- Task
Update the material from the line that contains "is set, 1,41." through the final line, changing each "transcribe" to "record" and leaving everything else untouched. Return only those lines.

──────── The records

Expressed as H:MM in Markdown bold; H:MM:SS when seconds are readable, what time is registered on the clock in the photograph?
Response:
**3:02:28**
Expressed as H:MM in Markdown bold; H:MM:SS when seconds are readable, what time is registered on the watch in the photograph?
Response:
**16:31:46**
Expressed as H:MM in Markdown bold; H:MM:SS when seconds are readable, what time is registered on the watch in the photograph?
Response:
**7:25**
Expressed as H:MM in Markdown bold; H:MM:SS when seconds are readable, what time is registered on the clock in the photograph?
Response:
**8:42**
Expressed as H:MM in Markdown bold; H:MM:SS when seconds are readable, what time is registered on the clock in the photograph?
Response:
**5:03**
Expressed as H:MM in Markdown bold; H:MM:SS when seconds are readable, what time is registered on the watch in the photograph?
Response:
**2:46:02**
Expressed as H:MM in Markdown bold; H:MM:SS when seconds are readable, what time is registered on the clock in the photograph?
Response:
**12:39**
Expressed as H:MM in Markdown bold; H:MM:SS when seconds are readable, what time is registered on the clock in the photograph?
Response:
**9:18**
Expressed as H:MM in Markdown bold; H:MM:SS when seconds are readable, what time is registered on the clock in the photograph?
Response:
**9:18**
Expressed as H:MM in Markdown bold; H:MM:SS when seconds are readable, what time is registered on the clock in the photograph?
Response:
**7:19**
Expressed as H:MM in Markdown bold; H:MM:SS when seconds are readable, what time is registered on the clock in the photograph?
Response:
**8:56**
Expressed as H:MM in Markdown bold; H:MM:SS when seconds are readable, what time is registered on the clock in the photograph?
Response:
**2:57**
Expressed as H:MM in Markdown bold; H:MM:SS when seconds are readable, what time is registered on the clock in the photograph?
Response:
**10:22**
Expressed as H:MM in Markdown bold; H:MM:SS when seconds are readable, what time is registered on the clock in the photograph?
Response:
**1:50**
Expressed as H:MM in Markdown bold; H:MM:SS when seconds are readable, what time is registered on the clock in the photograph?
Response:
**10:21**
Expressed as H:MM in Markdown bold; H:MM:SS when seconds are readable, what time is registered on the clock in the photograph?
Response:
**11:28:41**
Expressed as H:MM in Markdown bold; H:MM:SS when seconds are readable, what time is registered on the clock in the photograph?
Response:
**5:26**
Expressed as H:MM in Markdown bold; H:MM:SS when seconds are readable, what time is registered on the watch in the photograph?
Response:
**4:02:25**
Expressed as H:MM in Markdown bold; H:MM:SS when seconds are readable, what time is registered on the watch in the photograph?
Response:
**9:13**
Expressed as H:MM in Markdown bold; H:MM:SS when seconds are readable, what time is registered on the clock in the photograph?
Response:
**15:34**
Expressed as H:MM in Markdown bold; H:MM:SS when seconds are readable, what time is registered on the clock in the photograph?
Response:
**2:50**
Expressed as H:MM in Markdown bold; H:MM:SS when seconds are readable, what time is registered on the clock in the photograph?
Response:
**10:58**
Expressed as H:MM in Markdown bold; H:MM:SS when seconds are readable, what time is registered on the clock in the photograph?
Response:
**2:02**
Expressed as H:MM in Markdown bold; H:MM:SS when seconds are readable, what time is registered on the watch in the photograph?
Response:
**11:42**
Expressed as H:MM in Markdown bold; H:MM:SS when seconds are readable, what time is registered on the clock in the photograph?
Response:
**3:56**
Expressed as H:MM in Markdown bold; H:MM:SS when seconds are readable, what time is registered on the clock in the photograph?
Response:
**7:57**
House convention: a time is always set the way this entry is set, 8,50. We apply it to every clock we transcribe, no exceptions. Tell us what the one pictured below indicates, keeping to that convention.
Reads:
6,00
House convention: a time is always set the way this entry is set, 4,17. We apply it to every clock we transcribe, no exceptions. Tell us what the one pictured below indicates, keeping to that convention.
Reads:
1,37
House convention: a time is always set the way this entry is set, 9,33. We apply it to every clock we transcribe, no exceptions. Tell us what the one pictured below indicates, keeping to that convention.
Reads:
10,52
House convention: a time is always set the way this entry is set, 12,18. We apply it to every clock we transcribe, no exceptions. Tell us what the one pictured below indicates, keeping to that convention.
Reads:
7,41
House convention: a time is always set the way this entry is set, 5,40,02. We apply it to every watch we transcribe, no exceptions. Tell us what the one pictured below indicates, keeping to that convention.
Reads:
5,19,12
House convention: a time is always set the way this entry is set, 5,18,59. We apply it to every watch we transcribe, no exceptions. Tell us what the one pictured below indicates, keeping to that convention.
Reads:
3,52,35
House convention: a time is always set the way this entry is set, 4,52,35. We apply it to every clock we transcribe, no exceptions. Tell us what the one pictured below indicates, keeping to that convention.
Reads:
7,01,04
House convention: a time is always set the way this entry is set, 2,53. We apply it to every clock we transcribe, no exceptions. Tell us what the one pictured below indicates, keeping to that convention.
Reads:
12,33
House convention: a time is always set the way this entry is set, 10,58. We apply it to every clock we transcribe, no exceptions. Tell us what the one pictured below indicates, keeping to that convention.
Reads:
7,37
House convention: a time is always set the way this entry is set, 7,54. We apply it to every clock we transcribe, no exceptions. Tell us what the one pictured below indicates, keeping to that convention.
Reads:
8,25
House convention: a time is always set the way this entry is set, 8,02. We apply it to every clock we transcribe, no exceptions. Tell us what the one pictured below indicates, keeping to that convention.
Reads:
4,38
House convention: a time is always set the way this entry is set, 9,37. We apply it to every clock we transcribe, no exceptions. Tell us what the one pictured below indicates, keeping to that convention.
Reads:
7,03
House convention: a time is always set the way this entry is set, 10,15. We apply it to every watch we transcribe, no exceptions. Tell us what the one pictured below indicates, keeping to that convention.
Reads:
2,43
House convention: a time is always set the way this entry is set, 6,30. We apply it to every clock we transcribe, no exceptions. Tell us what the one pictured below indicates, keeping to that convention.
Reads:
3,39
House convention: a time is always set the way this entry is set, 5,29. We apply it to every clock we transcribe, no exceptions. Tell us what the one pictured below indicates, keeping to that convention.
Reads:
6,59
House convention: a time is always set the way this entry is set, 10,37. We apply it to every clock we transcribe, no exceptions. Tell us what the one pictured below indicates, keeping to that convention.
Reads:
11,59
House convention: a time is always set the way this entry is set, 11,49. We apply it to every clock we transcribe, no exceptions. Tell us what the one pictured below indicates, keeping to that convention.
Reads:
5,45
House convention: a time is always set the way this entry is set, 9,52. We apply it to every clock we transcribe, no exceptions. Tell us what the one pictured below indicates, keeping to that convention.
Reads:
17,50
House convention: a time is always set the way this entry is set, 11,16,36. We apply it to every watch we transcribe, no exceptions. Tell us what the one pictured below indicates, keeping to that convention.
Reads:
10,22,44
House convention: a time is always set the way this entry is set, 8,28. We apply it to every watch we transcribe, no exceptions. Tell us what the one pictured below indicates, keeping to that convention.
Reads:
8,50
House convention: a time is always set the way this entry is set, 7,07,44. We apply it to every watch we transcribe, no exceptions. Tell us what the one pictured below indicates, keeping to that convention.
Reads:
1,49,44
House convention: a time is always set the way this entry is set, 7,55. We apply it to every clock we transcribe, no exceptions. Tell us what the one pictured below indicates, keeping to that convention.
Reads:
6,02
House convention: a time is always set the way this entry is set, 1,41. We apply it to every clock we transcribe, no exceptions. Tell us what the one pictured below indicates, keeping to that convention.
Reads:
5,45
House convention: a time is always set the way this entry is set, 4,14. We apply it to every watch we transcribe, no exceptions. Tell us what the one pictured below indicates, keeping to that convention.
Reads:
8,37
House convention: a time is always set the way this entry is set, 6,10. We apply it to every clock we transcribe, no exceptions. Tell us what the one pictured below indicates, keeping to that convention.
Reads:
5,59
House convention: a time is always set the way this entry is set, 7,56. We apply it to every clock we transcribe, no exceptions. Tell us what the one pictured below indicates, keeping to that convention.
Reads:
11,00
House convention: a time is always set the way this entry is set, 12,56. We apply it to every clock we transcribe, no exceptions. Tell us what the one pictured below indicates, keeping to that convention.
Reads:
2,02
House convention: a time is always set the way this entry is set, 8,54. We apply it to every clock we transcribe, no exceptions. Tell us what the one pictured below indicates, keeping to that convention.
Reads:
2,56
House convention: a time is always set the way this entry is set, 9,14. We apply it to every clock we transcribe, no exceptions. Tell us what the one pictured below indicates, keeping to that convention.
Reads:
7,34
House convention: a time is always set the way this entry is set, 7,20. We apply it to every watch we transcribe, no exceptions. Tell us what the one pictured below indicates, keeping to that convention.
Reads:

────────────────

- Full answer
House convention: a time is always set the way this entry is set, 1,41. We apply it to every clock we record, no exceptions. Tell us what the one pictured below indicates, keeping to that convention.
Reads:
5,45
House convention: a time is always set the way this entry is set, 4,14. We apply it to every watch we record, no exceptions. Tell us what the one pictured below indicates, keeping to that convention.
Reads:
8,37
House convention: a time is always set the way this entry is set, 6,10. We apply it to every clock we record, no exceptions. Tell us what the one pictured below indicates, keeping to that convention.
Reads:
5,59
House convention: a time is always set the way this entry is set, 7,56. We apply it to every clock we record, no exceptions. Tell us what the one pictured below indicates, keeping to that convention.
Reads:
11,00
House convention: a time is always set the way this entry is set, 12,56. We apply it to every clock we record, no exceptions. Tell us what the one pictured below indicates, keeping to that convention.
Reads:
2,02
House convention: a time is always set the way this entry is set, 8,54. We apply it to every clock we record, no exceptions. Tell us what the one pictured below indicates, keeping to that convention.
Reads:
2,56
House convention: a time is always set the way this entry is set, 9,14. We apply it to every clock we record, no exceptions. Tell us what the one pictured below indicates, keeping to that convention.
Reads:
7,34
House convention: a time is always set the way this entry is set, 7,20. We apply it to every watch we record, no exceptions. Tell us what the one pictured below indicates, keeping to that convention.
Reads:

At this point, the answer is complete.